У стены Саша заметил поставленные на бок сани — волокушу. Как раз над санями была прорублена в полтора бревна отдушина, похожая на амбрузуру,- настоящий наблюдательный пункт. Необходимо было выяснить, в каком направлении уходили наряды к границе. Саша поднялся к отдушине и стал смотреть на дорогу, что вела к лесу мимо высоких сосен.
Старшина Лавров сказал правду: именно по этой дороге возвращались двое пограничников с собакой. Лаврова с ними не было… Но если итти по дороге, сразу же заметят. И Саша наметил путь вдоль полосы кустов, рассчитывая за кустарником выйти к соснам. Он только хотел спрыгнуть на сено, как послышались голоса и к сараю подошел капитан Рязанов с Карпом Яковлевичем.
Карп Яковлевич был чуть ли не вполовину меньше Рязанова, но так свободно и широко шагал, что нисколько не отставал от капитана. Помахивая рукой, то и дело поворачиваясь к Рязанову, он убедительно что-то говорил.
Навстречу им вышел дядя Андрей. За конюшней Цюра запрягал лошадь.
— …Надо отпустить, начальник,- донесся высокий, немного скрипучий голос Карпа Яковлевича.- Сам знаешь,- геологи! Человек им нужен стоящий…
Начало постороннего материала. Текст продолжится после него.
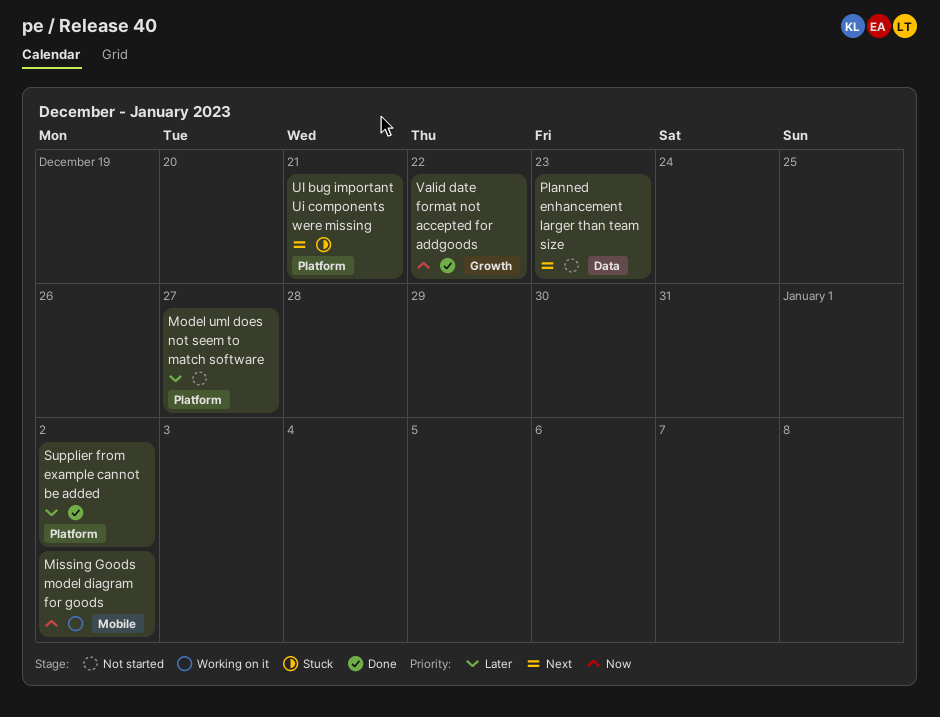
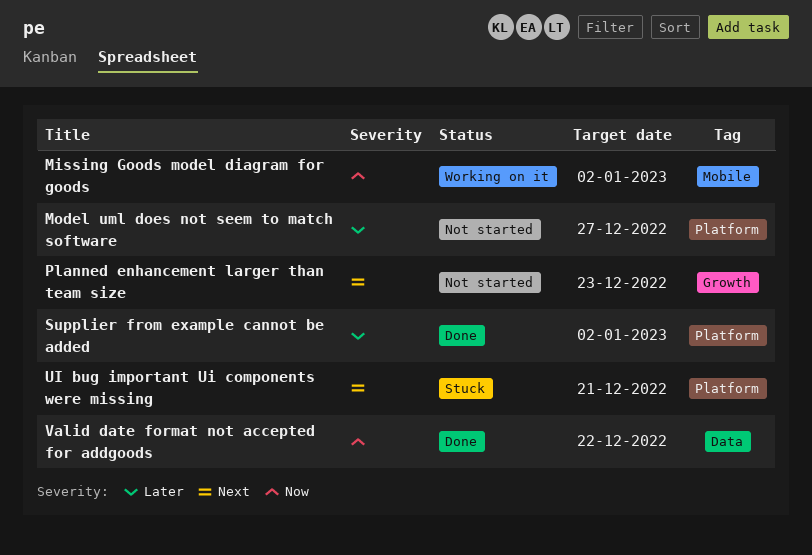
Planned enhancement larger than team size, label: Data -> Growth
Valid date format not accepted for addgoods, label: Growth -> Data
— Хитришь, дед, хитришь! — погрозил ему капитан.- Знаю твоих геологов,- уж не Катей ли зовут? Скоро со своей дочкой совсем у меня Лаврова отобьете.
— Так ведь он ее отбивает! Хитрить нечего…- возразил Карп Яковлевич.
— Вот, Андрей Григорьевич, рассуди нас,- обратился капитан к старшему лейтенанту.
Саша высунулся, чтобы лучше слышать, не понимая, о чем идет спор.
— Геологи к нему в Хаукилахти пришли,- продолжал капитан.- Командование дает им проводника — в погранзоне работать. Проводник должен от нас пойти. Так вот, подавай ему Лаврова — и шабаш!